* Directions for this task
Please set out each line below exactly as it stands, without the images.

* Data records
·····

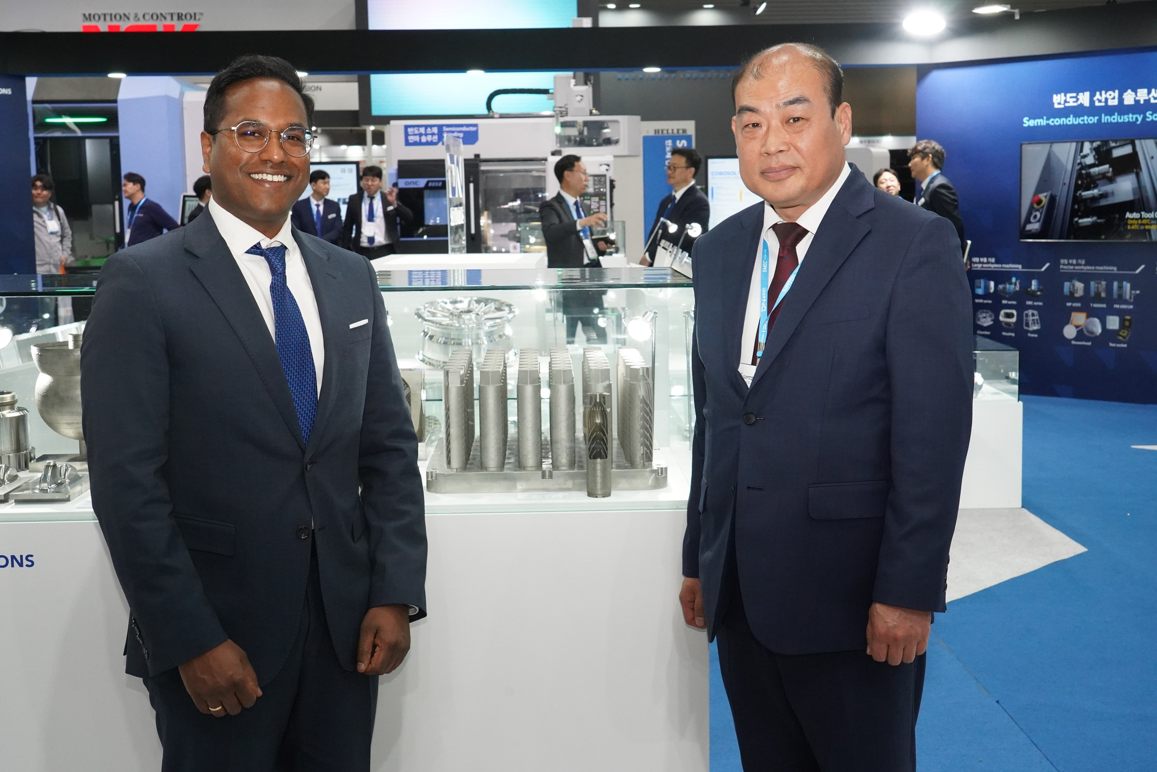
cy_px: 386
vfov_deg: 29.2
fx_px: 1478
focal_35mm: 46
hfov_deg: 42.7
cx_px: 578
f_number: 11
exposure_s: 1/250
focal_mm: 46
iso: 6400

·····

* Reply
cy_px: 386
vfov_deg: 29.2
fx_px: 1478
focal_35mm: 46
hfov_deg: 42.7
cx_px: 578
f_number: 11
exposure_s: 1/250
focal_mm: 46
iso: 6400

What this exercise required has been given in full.